» What the task requires
Check each line of the records below and collect those that include the word "linecap".

» Records provided
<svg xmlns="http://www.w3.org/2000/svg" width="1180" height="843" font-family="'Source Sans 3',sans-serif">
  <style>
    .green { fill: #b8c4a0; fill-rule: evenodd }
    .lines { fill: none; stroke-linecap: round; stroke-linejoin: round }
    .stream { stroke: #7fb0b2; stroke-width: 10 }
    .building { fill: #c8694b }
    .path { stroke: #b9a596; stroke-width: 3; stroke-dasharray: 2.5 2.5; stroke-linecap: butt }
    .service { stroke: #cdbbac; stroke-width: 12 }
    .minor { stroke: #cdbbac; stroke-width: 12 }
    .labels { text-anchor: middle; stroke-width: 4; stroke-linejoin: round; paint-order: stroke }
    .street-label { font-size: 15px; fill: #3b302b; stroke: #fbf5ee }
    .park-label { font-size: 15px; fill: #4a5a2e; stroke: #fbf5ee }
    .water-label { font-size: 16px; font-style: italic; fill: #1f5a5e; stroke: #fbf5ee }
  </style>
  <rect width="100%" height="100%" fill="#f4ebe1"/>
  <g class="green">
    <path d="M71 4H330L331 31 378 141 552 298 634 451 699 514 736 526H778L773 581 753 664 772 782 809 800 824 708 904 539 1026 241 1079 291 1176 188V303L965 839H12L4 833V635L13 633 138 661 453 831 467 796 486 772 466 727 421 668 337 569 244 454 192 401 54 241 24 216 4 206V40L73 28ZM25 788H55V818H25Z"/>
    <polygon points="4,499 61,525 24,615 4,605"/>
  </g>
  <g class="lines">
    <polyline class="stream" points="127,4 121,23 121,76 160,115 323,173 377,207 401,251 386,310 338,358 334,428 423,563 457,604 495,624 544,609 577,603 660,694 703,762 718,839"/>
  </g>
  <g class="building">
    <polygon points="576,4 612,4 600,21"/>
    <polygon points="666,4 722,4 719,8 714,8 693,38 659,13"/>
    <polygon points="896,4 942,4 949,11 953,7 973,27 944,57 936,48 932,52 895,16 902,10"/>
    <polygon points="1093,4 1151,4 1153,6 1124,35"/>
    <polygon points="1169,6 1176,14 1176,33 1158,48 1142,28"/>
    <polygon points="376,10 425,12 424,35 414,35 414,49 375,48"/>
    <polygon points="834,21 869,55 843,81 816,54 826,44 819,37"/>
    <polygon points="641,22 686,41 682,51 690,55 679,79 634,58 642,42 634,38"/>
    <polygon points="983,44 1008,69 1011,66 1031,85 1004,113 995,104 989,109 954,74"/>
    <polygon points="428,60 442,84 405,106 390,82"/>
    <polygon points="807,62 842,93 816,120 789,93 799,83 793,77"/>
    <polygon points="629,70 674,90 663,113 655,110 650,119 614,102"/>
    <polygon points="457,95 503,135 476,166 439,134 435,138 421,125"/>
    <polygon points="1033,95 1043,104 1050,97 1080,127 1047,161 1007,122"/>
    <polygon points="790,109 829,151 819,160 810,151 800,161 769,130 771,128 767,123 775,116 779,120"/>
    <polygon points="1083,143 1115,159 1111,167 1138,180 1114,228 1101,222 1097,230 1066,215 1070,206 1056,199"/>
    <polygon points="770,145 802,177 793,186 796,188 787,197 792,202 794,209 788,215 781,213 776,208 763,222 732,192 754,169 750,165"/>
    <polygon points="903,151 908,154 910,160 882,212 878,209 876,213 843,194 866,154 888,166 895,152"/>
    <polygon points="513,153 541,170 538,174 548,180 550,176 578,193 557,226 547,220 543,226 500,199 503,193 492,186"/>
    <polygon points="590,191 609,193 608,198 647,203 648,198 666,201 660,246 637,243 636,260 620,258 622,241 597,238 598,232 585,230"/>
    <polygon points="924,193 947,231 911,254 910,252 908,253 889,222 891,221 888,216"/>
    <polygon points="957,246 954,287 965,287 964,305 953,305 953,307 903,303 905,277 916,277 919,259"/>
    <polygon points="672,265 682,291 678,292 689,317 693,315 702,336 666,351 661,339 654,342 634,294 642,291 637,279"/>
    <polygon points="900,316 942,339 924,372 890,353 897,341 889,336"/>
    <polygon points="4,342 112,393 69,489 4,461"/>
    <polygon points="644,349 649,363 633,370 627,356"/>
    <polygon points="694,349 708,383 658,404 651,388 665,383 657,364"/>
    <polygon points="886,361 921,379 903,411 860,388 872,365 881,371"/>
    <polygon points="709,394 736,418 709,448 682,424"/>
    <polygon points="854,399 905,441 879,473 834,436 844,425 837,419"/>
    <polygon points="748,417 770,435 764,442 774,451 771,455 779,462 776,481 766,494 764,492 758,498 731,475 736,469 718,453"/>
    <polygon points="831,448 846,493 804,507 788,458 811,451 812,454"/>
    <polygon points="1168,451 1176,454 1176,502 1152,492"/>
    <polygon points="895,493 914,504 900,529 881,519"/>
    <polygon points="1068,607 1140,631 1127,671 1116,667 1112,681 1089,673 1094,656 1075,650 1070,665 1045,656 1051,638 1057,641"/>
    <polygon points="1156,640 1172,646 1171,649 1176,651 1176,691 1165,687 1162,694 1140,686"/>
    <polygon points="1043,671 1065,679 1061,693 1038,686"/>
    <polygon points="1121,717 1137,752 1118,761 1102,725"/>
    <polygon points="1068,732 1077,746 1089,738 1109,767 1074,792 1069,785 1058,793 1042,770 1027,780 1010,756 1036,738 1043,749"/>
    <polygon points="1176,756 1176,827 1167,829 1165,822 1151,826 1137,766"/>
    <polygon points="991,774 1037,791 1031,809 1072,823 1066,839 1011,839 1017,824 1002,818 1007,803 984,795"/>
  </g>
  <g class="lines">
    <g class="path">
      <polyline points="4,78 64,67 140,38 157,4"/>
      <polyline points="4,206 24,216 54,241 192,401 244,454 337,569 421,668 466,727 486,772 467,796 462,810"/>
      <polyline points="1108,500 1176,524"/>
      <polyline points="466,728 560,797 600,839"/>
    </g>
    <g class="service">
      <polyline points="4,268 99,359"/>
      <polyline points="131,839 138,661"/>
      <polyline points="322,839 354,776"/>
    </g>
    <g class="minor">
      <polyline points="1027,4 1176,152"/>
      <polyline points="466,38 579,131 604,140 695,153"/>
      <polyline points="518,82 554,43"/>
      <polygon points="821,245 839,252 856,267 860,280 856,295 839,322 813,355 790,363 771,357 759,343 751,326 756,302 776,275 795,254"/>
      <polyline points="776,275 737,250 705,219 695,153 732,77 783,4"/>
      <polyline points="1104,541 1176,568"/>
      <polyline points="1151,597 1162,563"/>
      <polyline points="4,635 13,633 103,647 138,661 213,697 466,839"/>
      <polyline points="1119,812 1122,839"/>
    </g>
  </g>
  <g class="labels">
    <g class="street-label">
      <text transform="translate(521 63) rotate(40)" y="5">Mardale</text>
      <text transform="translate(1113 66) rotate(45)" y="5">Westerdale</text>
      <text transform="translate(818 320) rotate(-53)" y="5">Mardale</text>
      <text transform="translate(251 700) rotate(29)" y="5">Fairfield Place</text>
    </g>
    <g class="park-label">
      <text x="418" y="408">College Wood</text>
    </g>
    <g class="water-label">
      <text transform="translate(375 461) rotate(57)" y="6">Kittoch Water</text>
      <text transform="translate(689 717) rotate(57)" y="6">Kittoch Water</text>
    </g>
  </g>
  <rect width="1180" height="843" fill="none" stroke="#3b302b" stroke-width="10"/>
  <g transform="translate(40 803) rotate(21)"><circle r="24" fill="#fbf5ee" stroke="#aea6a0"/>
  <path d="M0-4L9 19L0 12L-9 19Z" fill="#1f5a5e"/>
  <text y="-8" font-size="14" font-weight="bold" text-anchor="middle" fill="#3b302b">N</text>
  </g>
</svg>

» Solution to the problem
    .lines { fill: none; stroke-linecap: round; stroke-linejoin: round }
    .path { stroke: #b9a596; stroke-width: 3; stroke-dasharray: 2.5 2.5; stroke-linecap: butt }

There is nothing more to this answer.